CIO

Huge rock, cracked windshield helps hacker land a $10k Tesla security bug

No one wants expensive repairs after a rock pierces your car’s windshield, but for one security researcher, a “huge rock” that cracked his Tesla's windscreen lead him to a security flaw worth $10,000. 

Web application security researcher Sam Curry said he earned a $10,000 reward from Tesla’s bug bounty program over his discovery, courtesy of a cracked windshield, which can cost $1,000 or more to replace

The reward is at the higher end of Tesla’s bug bounty program, which has gradually offered greater rewards, starting at a $1,000 limit in 2014 that last year was upped to $15,000.

Curry bought a Tesla Model 3 and earlier this year started trying to hack it, focusing initially on Tesla’s custom web browser from its infotainment system, which had bugs that earned two hackers an actual Model 3 last year. The browser was an obvious place to start but didn’t produce any results.   

Curry said he wasn’t able to get the browser “to do anything even remotely interesting”, and had almost given up hacking his own Tesla Model 3, but forgot that before April he’d set up an automated attack on his own vehicle using an open source tool called ‘XSS Hunter’ that is designed to exploit cross-site scripting (XSS) flaws in a web app if one ever becomes apparent.

But one month ago, like a grasshopper drawn to a vehicle's headlights, a “huge rock” slammed into Curry's Tesla and cracked the windshield. What could normally be an expensive incident helped him uncover a $10,000 software bug he’d just been fishing for. 
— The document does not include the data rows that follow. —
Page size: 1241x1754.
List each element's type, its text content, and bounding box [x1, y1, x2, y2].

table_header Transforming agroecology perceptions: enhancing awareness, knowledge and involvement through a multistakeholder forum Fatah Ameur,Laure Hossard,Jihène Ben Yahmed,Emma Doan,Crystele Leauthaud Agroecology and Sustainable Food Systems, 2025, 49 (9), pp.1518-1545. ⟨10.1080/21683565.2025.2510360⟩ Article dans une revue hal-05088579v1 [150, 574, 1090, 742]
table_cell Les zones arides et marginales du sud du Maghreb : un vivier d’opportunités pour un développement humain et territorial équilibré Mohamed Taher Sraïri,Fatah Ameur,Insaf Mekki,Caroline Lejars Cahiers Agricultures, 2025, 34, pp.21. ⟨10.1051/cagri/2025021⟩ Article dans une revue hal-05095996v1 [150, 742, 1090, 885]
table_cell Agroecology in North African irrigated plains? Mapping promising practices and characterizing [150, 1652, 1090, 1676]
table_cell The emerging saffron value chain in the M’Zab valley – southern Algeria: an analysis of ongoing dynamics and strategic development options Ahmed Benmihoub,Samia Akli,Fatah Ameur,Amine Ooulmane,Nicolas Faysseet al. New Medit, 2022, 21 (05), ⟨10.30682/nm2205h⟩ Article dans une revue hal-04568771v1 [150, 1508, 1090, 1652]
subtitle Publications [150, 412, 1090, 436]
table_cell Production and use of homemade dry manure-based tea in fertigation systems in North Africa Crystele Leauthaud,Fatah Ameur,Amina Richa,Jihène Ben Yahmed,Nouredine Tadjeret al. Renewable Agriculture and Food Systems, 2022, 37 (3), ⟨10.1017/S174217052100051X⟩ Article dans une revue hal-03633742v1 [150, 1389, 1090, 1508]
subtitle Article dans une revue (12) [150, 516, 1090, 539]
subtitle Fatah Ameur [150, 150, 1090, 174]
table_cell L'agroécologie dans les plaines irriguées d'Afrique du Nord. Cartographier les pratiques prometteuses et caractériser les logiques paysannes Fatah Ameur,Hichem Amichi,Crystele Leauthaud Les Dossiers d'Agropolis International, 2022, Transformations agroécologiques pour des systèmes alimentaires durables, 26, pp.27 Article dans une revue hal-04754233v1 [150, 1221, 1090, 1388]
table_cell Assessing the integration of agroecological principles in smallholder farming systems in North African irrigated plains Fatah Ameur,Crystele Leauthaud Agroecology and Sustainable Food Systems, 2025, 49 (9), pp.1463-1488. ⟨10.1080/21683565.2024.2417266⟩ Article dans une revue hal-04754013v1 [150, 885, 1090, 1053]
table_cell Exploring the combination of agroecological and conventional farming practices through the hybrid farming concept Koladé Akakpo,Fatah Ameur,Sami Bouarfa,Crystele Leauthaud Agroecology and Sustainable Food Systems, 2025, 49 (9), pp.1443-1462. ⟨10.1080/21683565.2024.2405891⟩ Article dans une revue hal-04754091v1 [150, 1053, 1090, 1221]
The cracked windscreen lead Curry to a URL he hadn’t thought of prior to him needing support from Tesla due to the crack. The page appears to be part of a web app that Tesla engineers use internally to communicate with customer vehicles. 

“One of the agents responding to my cracked windshield fired my XSS hunter payload from within the context of the “garage.vn.teslamotors.com” domain,” Curry wrote, referring to the URL that pushed the browser to a vulnerable URL. 

That particular page was a serious issue and could have allowed someone with different motives to potentially see “vital” vehicle statistics of many Tesla owners simply by adding an extra character to the vehicle identifier number in the URL. 

Information included in the XSS Hunter snapshot Curry received included his vehicle’s “speed, temperature, version number, tire pressure, whether it was locked, alerts, and many more little tidbits of information.”

There were also details about his vehicle’s “firmware, CAN viewers, geofence locations, configurations, and code-names for Tesla software features.” CAN refers to Controller Area Network and is a core part of many modern vehicles that hackers have targeted in the past.   

According to Curry, Tesla pushed out a fix within 12 hours of his first bug report and he subsequently couldn’t use the same bug to exploit the flaw.